-- TASK PROMPT --
Substitute "data series" for "series" everywhere in the records and give them again with nothing else changed. Omit the pictures from your answer.

(Collected data entries)
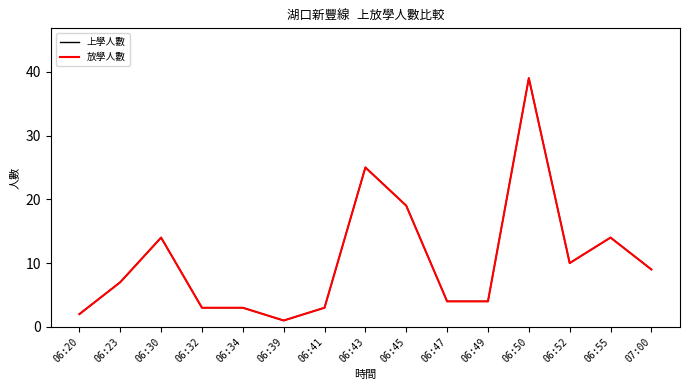

Rank the series at 06:34 from highest to lowest value.

上學人數, 放學人數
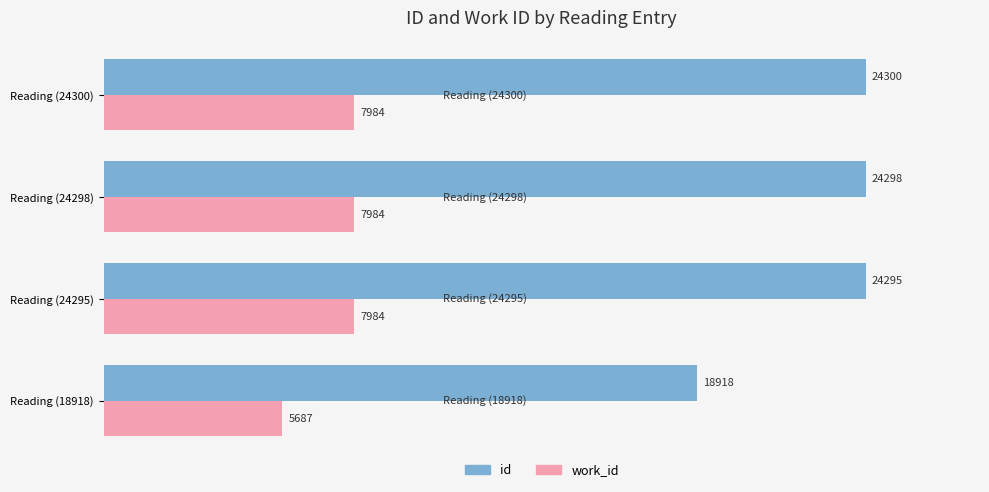

Rank the series by their maximum value, from lowest to highest.

work_id, id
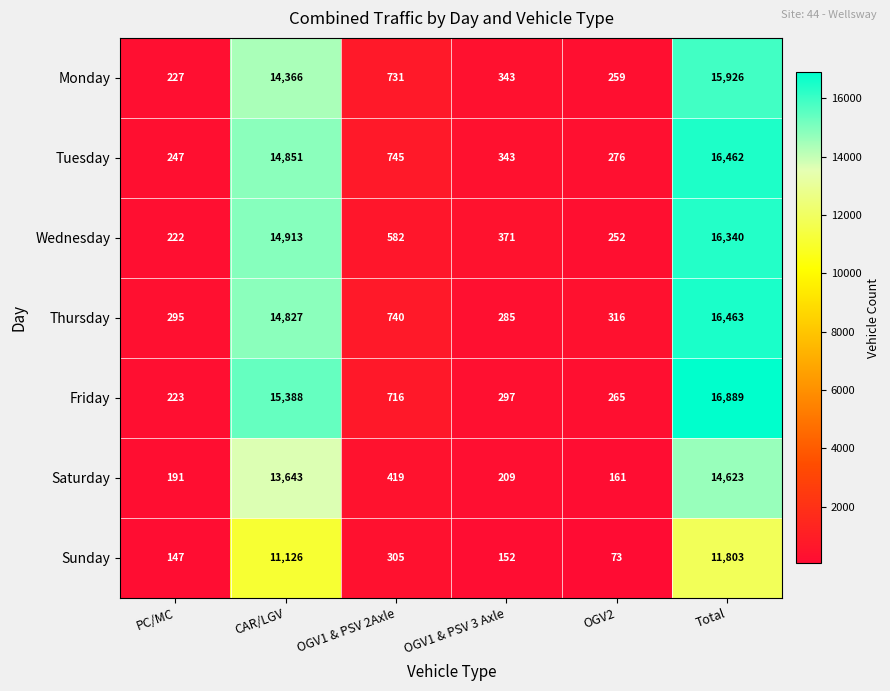

How many categories are shown in the chart?

6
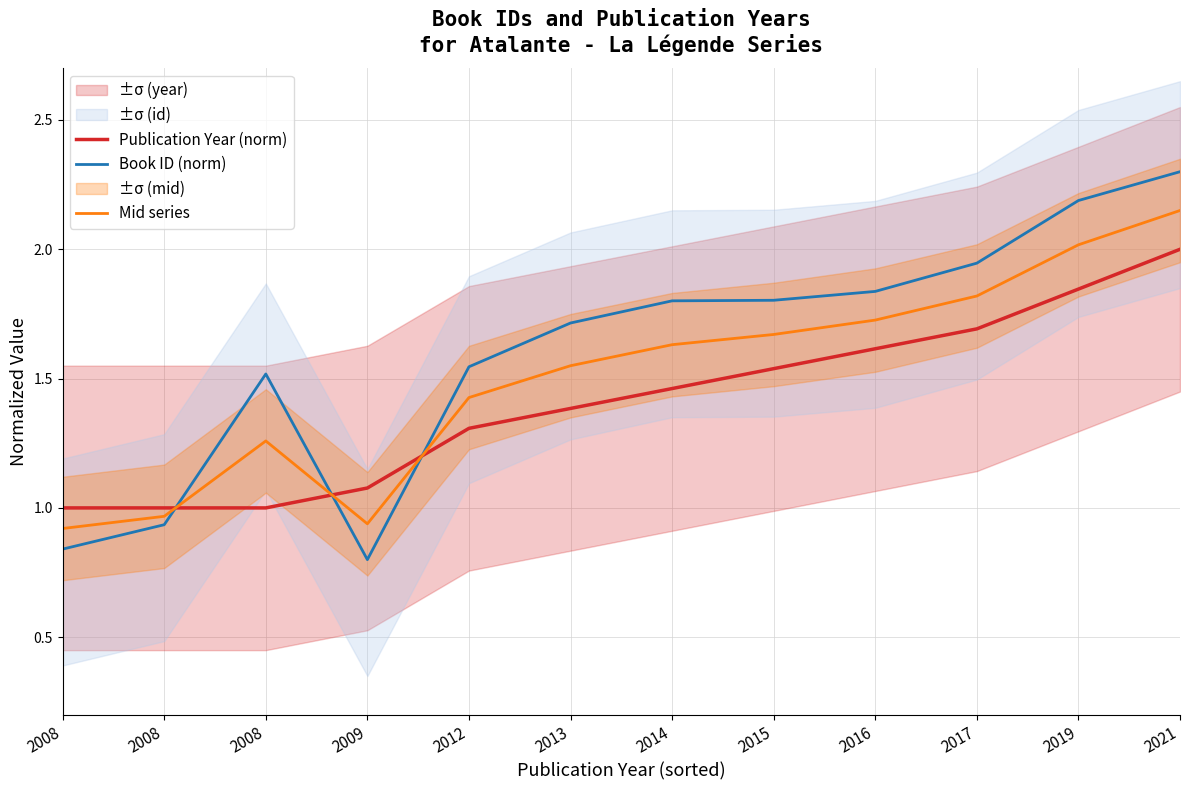

Which series has the widest spread of values?

Book ID (norm)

-- FINAL ANSWER --
Rank the data series at 06:34 from highest to lowest value.

上學人數, 放學人數

Rank the data series by their maximum value, from lowest to highest.

work_id, id

How many categories are shown in the chart?

6

Which data series has the widest spread of values?

Book ID (norm)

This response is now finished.